2\. This requires an extension of systems theory. The first steps in systems theory were taken in connexion with the analysis of internal processes in organisms, or organizations, which involved relating parts to the whole. Most of these problems could be dealt with through closed-system models. The next steps were taken when wholes had to be related to their environments. This led to open-system models, such as that introduced by von Bertalanffy, involving a general transport equation. Though this enables exchange processes between the organism, or organization, and elements in its environment to be dealt with, it does not deal with those processes in the environment itself which are the determining conditions of the exchanges. To analyse these an additional concept - the causal texture of the environment - is needed.
3\. The laws connecting parts of the environment to each other are often incommensurate with those connecting parts of the organization to each other, or even those which govern exchanges. Case history I illustrates this and shows the dangers and difficulties that arise when there is a rapid and gross increase in the area of relevant uncertainty, a characteristic feature of many contemporary environments. [p. 255]

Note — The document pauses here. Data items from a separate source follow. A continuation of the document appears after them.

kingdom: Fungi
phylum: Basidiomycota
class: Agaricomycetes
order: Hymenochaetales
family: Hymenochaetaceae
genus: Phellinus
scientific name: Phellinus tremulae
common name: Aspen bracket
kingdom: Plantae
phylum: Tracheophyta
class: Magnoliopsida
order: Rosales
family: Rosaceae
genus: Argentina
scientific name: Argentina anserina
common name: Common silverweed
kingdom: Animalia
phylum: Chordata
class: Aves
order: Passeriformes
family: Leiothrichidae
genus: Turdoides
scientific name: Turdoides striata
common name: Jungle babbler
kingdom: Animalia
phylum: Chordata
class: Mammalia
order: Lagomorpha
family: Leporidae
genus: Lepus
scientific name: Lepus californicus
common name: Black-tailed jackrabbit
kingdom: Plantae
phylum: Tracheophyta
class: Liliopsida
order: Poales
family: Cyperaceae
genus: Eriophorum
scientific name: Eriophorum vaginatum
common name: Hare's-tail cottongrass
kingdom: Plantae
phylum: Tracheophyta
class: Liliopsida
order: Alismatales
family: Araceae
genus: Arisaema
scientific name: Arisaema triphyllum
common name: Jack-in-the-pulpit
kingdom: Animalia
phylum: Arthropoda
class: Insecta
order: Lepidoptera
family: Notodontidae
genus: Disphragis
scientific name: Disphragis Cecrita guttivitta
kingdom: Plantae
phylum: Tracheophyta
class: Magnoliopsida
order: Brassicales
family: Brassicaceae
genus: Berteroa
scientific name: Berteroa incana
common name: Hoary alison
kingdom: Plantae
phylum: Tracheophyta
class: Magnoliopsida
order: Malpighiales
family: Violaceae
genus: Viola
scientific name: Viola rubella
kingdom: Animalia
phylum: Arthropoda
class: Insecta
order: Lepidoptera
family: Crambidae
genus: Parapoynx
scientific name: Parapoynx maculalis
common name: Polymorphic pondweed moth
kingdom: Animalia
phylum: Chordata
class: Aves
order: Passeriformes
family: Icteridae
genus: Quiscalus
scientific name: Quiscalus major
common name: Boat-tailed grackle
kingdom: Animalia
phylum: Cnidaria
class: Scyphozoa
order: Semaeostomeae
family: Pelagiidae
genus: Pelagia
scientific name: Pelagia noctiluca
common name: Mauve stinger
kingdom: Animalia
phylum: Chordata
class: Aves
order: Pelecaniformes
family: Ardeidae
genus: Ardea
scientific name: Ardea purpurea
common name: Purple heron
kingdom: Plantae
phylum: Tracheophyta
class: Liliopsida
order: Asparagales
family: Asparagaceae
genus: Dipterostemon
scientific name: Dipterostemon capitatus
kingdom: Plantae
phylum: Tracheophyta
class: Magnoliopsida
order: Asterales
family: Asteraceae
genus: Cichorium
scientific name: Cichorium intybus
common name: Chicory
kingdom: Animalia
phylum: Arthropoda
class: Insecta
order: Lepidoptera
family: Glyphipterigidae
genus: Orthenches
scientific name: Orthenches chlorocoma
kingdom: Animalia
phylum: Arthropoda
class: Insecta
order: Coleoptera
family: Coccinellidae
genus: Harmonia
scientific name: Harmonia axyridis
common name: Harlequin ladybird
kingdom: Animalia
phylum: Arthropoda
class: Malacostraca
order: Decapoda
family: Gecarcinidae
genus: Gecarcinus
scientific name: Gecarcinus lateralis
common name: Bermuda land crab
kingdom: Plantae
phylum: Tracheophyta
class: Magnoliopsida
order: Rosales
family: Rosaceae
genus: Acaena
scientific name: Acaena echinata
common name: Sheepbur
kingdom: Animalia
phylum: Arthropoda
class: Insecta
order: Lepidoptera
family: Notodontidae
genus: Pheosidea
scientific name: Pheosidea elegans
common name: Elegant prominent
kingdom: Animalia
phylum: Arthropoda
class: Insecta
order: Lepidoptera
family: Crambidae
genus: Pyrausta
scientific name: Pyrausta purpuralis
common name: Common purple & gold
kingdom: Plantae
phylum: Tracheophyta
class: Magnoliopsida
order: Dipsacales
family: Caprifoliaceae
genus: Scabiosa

4\. Organizational environments differ in their causal texture, both as regards degree of uncertainty and in many other important respects. A typology is suggested which identifies four 'ideal types', approximations to which exist simultaneously in the 'real world' of most organizations, though the weighting varies enormously .... [p. 256] [....]
5\. Case history II is presented to illustrate problems of the transition from type 3 to type 4. The perspective of the four environmental types is used to clarify the role of Theory X and Theory Y as representing a trend in value change. The establishment of a new set of values is a slow social process requiring something like a generation - unless new means can be developed.